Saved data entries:
= = = =
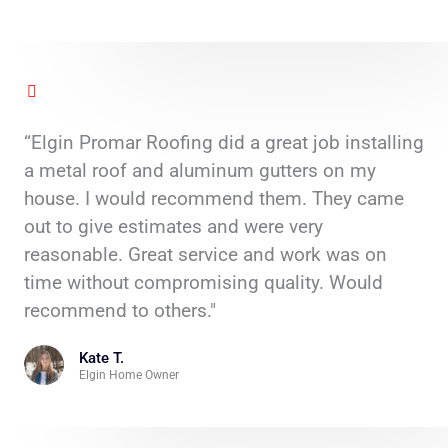
“Elgin Promar Roofing did a great job installing
a metal roof and aluminum gutters on my
house. I would recommend them. They came
out to give estimates and were very
reasonable. Great service and work was on
time without compromising quality. Would
recommend to others."
Kate T.
Elgin Home Owner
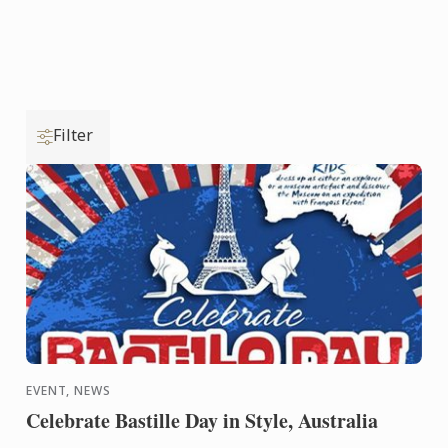
Filter
EVENT, NEWS
Celebrate Bastille Day in Style, Australia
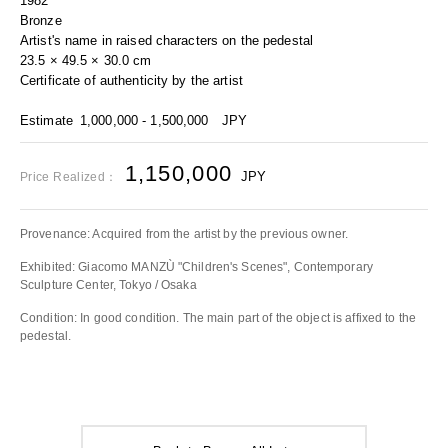
1982
Bronze
Artist's name in raised characters on the pedestal
23.5 × 49.5 × 30.0 cm
Certificate of authenticity by the artist
Estimate
1,000,000 - 1,500,000
JPY
1,150,000
JPY
Price Realized：
Provenance: Acquired from the artist by the previous owner.
Exhibited: Giacomo MANZÙ "Children's Scenes", Contemporary
Sculpture Center, Tokyo / Osaka
Condition: In good condition. The main part of the object is affixed to the
pedestal.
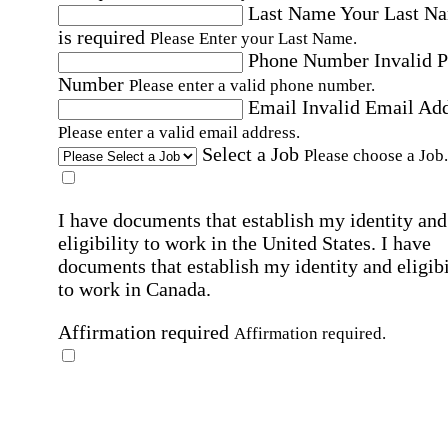
Last Name
Your Last N
is required
Please Enter your Last Name.
Phone Number
Invalid 
Number
Please enter a valid phone number.
Email
Invalid Email Ad
Please enter a valid email address.
Select a Job
Please choose a Job.
I have documents that establish my identity and
eligibility to work in the United States.
I have
documents that establish my identity and eligibi
to work in Canada.
Affirmation required
Affirmation required.
I can conduct business in written and spoken
English.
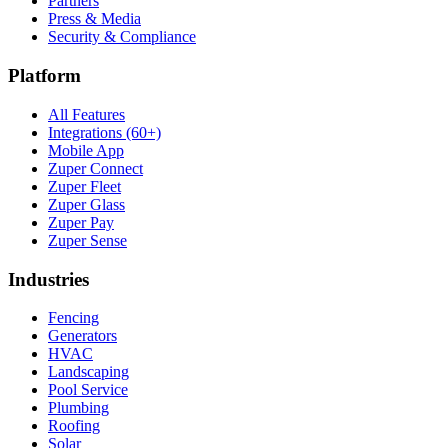
Partners
Press & Media
Security & Compliance
Platform
All Features
Integrations (60+)
Mobile App
Zuper Connect
Zuper Fleet
Zuper Glass
Zuper Pay
Zuper Sense
Industries
Fencing
Generators
HVAC
Landscaping
Pool Service
Plumbing
Roofing
Solar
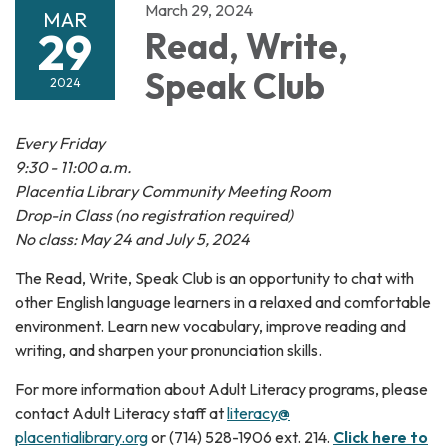
March 29, 2024
MAR
29
Read, Write,
Speak Club
2024
Every Friday
9:30 - 11:00 a.m.
Placentia Library Community Meeting Room
Drop-in Class (no registration required)
No class: May 24 and July 5, 2024
The Read, Write, Speak Club is an opportunity to chat with
other English language learners in a relaxed and comfortable
environment. Learn new vocabulary, improve reading and
writing, and sharpen your pronunciation skills.
For more information about Adult Literacy programs, please
contact Adult Literacy staff at
literacy@
placentialibrary.org
or (714) 528-1906 ext. 214.
Click here to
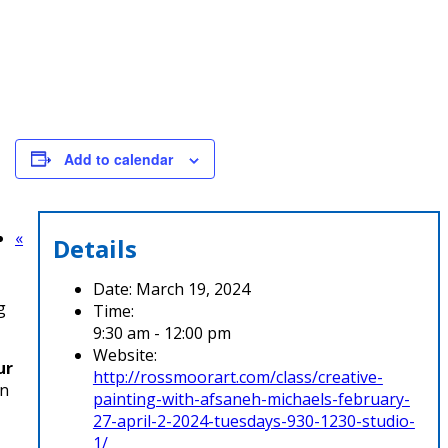
Add to calendar
«
Details
Date:
March 19, 2024
g
Time:
9:30 am - 12:00 pm
Website:
ur
http://rossmoorart.com/class/creative-
wn
painting-with-afsaneh-michaels-february-
27-april-2-2024-tuesdays-930-1230-studio-
1/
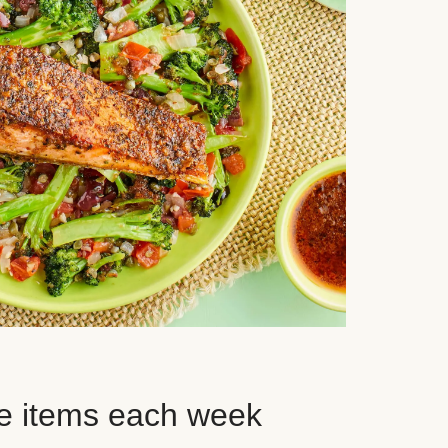
e items each week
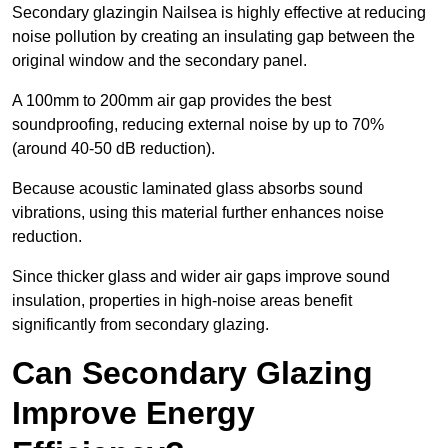
Secondary glazingin Nailsea is highly effective at reducing
noise pollution by creating an insulating gap between the
original window and the secondary panel.
A 100mm to 200mm air gap provides the best
soundproofing, reducing external noise by up to 70%
(around 40-50 dB reduction).
Because acoustic laminated glass absorbs sound
vibrations, using this material further enhances noise
reduction.
Since thicker glass and wider air gaps improve sound
insulation, properties in high-noise areas benefit
significantly from secondary glazing.
Can Secondary Glazing
Improve Energy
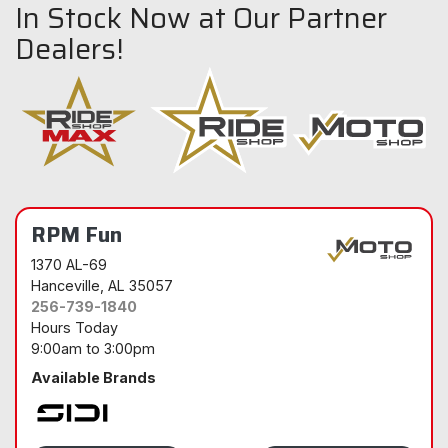
In Stock Now at Our Partner
Dealers!
RPM Fun
1370 AL-69
Hanceville
, AL 35057
256-739-1840
Hours Today
9:00am
to
3:00pm
Available Brands
Sidi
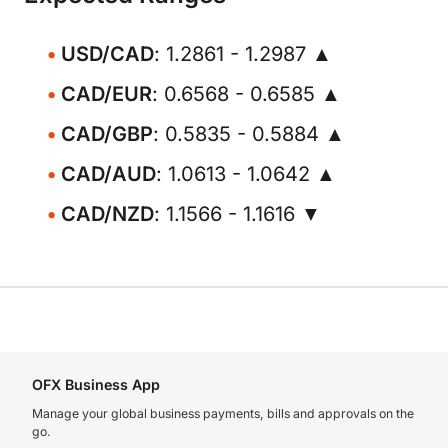
USD/CAD
: 1.2861 - 1.2987 ▲
CAD/EUR
: 0.6568 - 0.6585 ▲
CAD/GBP
: 0.5835 - 0.5884 ▲
CAD/AUD
: 1.0613 - 1.0642 ▲
CAD/NZD
: 1.1566 - 1.1616 ▼
OFX Business App
Manage your global business payments, bills and approvals on the
go.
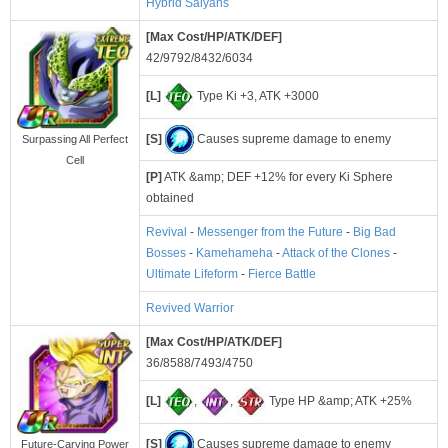
Hybrid Saiyans
[Max Cost/HP/ATK/DEF]
42/9792/8432/6034
[L]
Type Ki +3, ATK +3000
[S]
Causes supreme damage to enemy
Surpassing All Perfect
Cell
[P]
ATK &amp; DEF +12% for every Ki Sphere
obtained
Revival
-
Messenger from the Future
-
Big Bad
Bosses
-
Kamehameha
-
Attack of the Clones
-
Ultimate Lifeform
-
Fierce Battle
Revived Warrior
[Max Cost/HP/ATK/DEF]
36/8588/7493/4750
[L]
,
,
Type HP &amp; ATK +25%
[S]
Causes supreme damage to enemy
Future-Carving Power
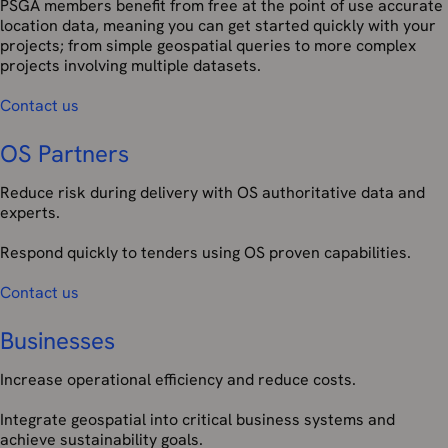
PSGA members benefit from free at the point of use accurate
location data, meaning you can get started quickly with your
projects; from simple geospatial queries to more complex
projects involving multiple datasets.
Contact us
OS Partners
Reduce risk during delivery with OS authoritative data and
experts.
Respond quickly to tenders using OS proven capabilities.
Contact us
Businesses
Increase operational efficiency and reduce costs.
Integrate geospatial into critical business systems and
achieve sustainability goals.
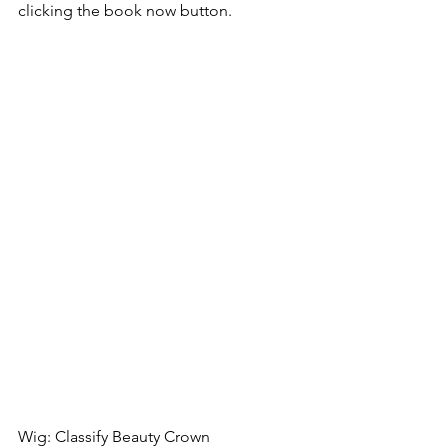
clicking the book now button.
Wig: Classify Beauty Crown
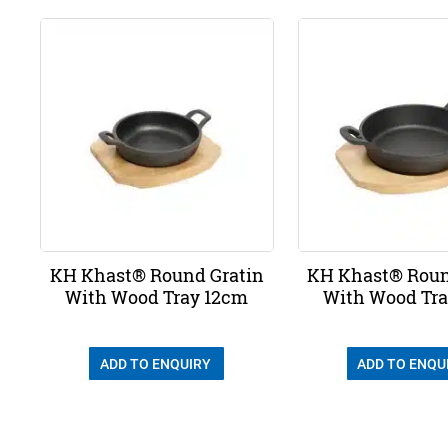
KH Khast® Round Gratin
KH Khast® Roun
With Wood Tray 12cm
With Wood Tr
ADD TO ENQUIRY
ADD TO ENQU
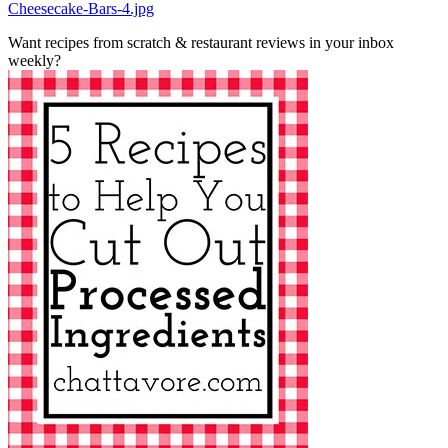
Cheesecake-Bars-4.jpg
Want recipes from scratch & restaurant reviews in your inbox
weekly?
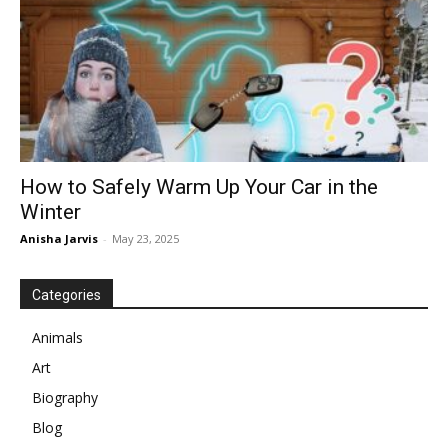
How to Safely Warm Up Your Car in the
Winter
Anisha Jarvis
-
May 23, 2025
Categories
Animals
Art
Biography
Blog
= = = =
_Work to be completed_
Copy the lines in the records above from the one containing "Add to calendar" through the one containing "e items each week", including both, without changing them. Leave the pictures out of your copy.

_Response_
Add to calendar
«
Details
Date:
March 19, 2024
g
Time:
9:30 am - 12:00 pm
Website:
ur
http://rossmoorart.com/class/creative-
wn
painting-with-afsaneh-michaels-february-
27-april-2-2024-tuesdays-930-1230-studio-
1/
e items each week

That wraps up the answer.